If the Nov. 24 “Stop the Cuts” rally is anything to go by, the crackpot political theories aren’t working out well for them. On Jan. 27, the SAN – in collaboration with the Canadian Federation of Students-Manitoba and the campus unions – held a rally outside a board of governors meeting that drew hundreds of students, faculty, staff, and interested off-campus parties. It was an exciting event that galvanized the movement.
Last week was a comparative embarrassment, with turnout at a fraction of the January rally. There was practically no presence from any of the major campus unions. No one had prepared enough material in advance to keep the chants going, and the crowd fell silent and even sat down for agonizing stretches of time. The security services officers could hardly restrain themselves from laughing.
The new student movement has an artistic bent, with sculpture, poetry, and music taking a major part in the proceedings.

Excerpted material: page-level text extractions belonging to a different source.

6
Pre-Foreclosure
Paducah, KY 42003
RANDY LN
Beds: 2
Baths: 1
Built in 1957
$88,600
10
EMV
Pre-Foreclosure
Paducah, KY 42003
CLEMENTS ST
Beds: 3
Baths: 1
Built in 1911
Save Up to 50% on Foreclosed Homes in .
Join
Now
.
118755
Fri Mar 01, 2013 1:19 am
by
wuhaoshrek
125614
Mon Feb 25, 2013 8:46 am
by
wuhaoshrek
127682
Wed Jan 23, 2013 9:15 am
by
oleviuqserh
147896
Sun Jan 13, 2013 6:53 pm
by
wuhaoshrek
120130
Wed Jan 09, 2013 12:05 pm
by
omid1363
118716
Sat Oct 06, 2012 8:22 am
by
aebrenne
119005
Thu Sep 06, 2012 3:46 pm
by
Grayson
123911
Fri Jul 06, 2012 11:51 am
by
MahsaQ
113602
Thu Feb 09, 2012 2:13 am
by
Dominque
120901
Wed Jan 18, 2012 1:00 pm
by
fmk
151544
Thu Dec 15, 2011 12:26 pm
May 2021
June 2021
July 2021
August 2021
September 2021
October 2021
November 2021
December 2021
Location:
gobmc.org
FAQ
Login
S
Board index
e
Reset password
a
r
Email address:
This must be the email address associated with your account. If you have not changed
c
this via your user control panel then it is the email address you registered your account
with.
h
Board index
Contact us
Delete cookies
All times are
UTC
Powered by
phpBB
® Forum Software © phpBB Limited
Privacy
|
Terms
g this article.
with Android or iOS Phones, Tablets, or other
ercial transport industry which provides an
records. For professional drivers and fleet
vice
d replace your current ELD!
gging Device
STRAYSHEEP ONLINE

My favourite bit was the slam poem that suggested that the structure of the classroom – in which students sit quietly and face the front, while the instructor (the one with all the knowledge) tells them what’s what – is oppressive.
Perhaps most embarrassing, the rally was briefly disrupted by a band of engineering students with brass instruments and drums, who played a parody of “Solidarity Forever” and shouted at the protesters to leave the building. The protesters were able to cobble together a halfhearted “hell no, we won’t go” chant before the engineers disappeared into an elevator, but there was none of that old time religion in it.

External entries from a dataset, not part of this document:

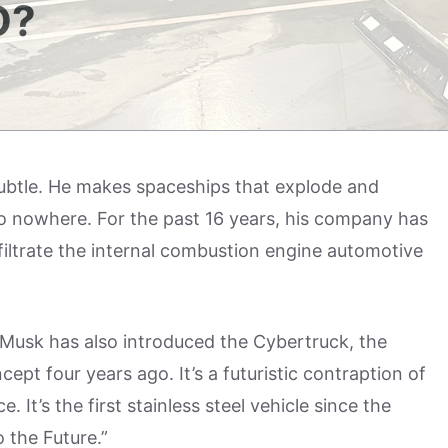
O?
subtle. He makes spaceships that explode and
o nowhere. For the past 16 years, his company has
nfiltrate the internal combustion engine automotive
 Musk has also introduced the Cybertruck, the
cept four years ago. It’s a futuristic contraption of
 It’s the first stainless steel vehicle since the
 the Future.”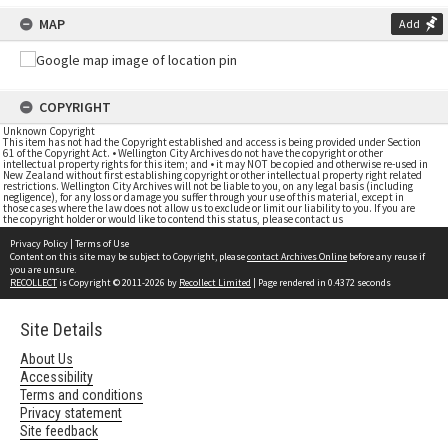
MAP
Add
COPYRIGHT
Unknown Copyright
This item has not had the Copyright established and access is being provided under Section
61 of the Copyright Act. • Wellington City Archives do not have the copyright or other
intellectual property rights for this item; and • it may NOT be copied and otherwise re-used in
New Zealand without first establishing copyright or other intellectual property right related
restrictions. Wellington City Archives will not be liable to you, on any legal basis (including
negligence), for any loss or damage you suffer through your use of this material, except in
those cases where the law does not allow us to exclude or limit our liability to you. If you are
the copyright holder or would like to contend this status, please contact us
Privacy Policy
|
Terms of Use
Content on this site may be subject to Copyright, please
contact Archives Online
before any reuse if
you are unsure.
RECOLLECT
is Copyright © 2011-2026 by
Recollect Limited
| Page rendered in
0.4372
seconds
Site Details
About Us
Accessibility
Terms and conditions
Privacy statement
Site feedback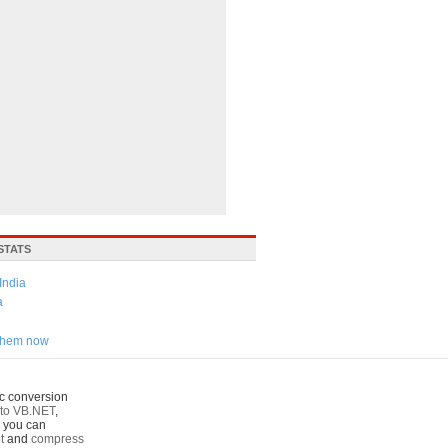
STATS
India
a
 them now
c conversion
to VB.NET
,
o you can
t
and
compress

The SAN’s inability to effectively make even the symbolic gesture of a rally solidifies the widespread belief that only a few loose cannons care about these issues. Meanwhile, the non-hierarchical concept limits their credibility in the eyes of sympathetic people who are not willing to go all-in on political woo-woo.
UMSU
Under Jeremiah Kopp’s presidency, UMSU has been more interested in procedural shenanigans, frivolous campaigns, and capital projects than in advocacy for the academic interests of its members.
As I’ve said before, Kopp’s measured, co-operative responses to university administration are more befitting the role of a university vice-president than a union leader – who should act as an external check on the institution, whose job is to ensure that boards, committees, and strategic plans don’t run roughshod over his members’ interests.

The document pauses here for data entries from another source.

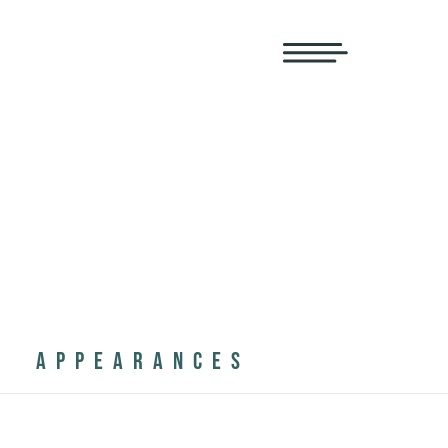
APPEARANCES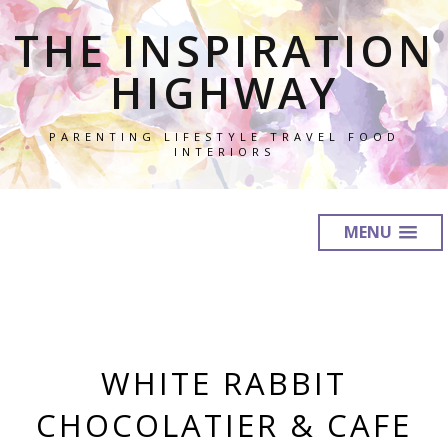
THE INSPIRATION
HIGHWAY
PARENTING LIFESTYLE TRAVEL FOOD
INTERIORS
MENU
WHITE RABBIT
CHOCOLATIER & CAFE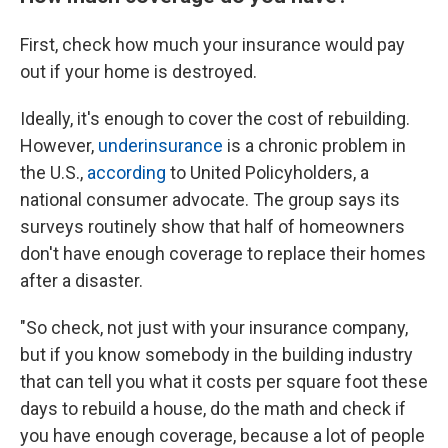
First, check how much your insurance would pay
out if your home is destroyed.
Ideally, it's enough to cover the cost of rebuilding.
However,
underinsurance
is a chronic problem in
the U.S.,
according
to United Policyholders, a
national consumer advocate. The group says its
surveys routinely show that half of homeowners
don't have enough coverage to replace their homes
after a disaster.
"So check, not just with your insurance company,
but if you know somebody in the building industry
that can tell you what it costs per square foot these
days to rebuild a house, do the math and check if
you have enough coverage, because a lot of people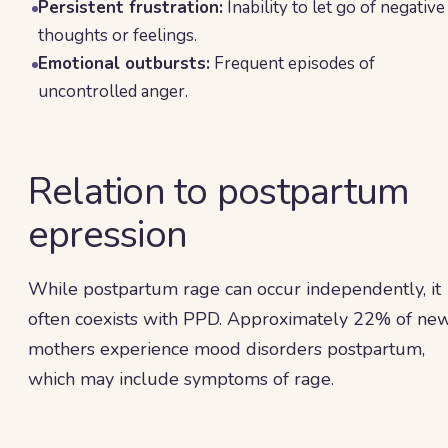
Persistent frustration:
Inability to let go of negative
thoughts or feelings.
Emotional outbursts:
Frequent episodes of
uncontrolled anger.
Relation to postpartum
epression
While postpartum rage can occur independently, it
often coexists with PPD. Approximately 22% of ne
mothers experience mood disorders postpartum,
which may include symptoms of rage.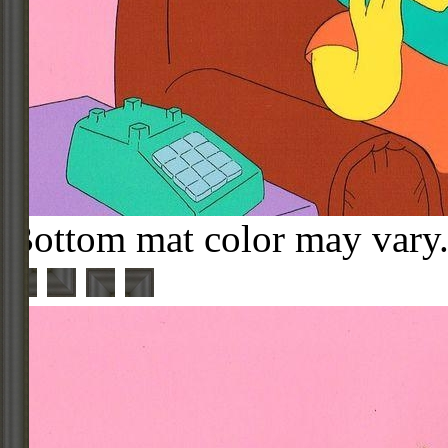
Bottom mat color may vary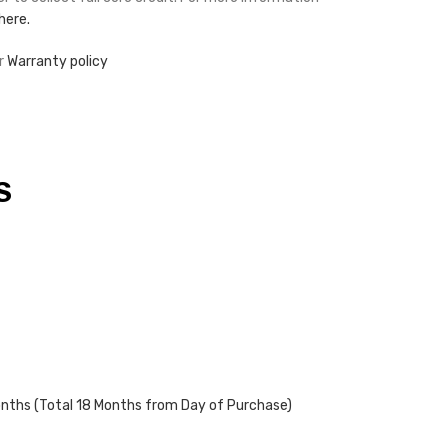
 here.
r
Warranty policy
S
onths (Total 18 Months from Day of Purchase)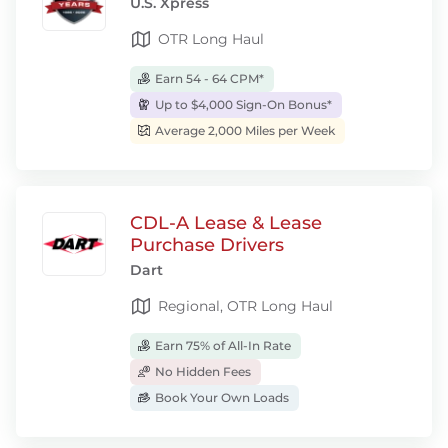
U.S. Xpress
OTR Long Haul
Earn 54 - 64 CPM*
Up to $4,000 Sign-On Bonus*
Average 2,000 Miles per Week
CDL-A Lease & Lease
Purchase Drivers
Dart
Regional, OTR Long Haul
Earn 75% of All-In Rate
No Hidden Fees
Book Your Own Loads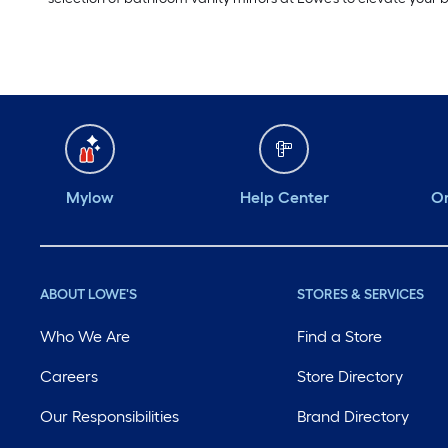
Mylow
Help Center
Or
ABOUT LOWE'S
STORES & SERVICES
Who We Are
Find a Store
Careers
Store Directory
Our Responsibilities
Brand Directory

In fact, as UMSU president, Kopp seems more interested in dodging his membership while pursuing his preordained projects. The most egregious example is the recent fee hike motion, which also included a number of long-term changes to the union’s accounting practices and a plan to fund child care and financial aid for indigenous students. The motion was not announced publicly before the meeting at which it was carried. This means there was no time for serious analysis of the proposal before the vote was called.
A contingent of councillors discussed tabling the motion – which has time-sensitive items, but no short-term deadlines – and Kopp responded with the outrageous insinuation that they were trying to kill the motion out of latent racism. In the end, the fee increase and other changes were passed with virtually no oversight.
A union whose executive officers see their job primarily as navigating around the inconvenient rabble is a union that does not function properly. There are good people at UMSU, but the institution takes on some of the character of its leaders. This year is a transitional period that will affect the way UMSU behaves for years to come, and if things continue as they have been, this is not good news.
To sum up…
The province sets nice-sounding policy that puts the university in unanticipated double-binds. The university makes no attempt to escape these binds, while UMSU refuses to exert even the slightest pressure on them to do so. The SAN is too busy talking about how teaching is inherently fascist to effectively do anything at all.
But for the limitations of space and time, I could get into even gorier details about higher education in this godforsaken province. Manitoba’s flagship university is in trouble, and it’s clear that no one has a plan to save it.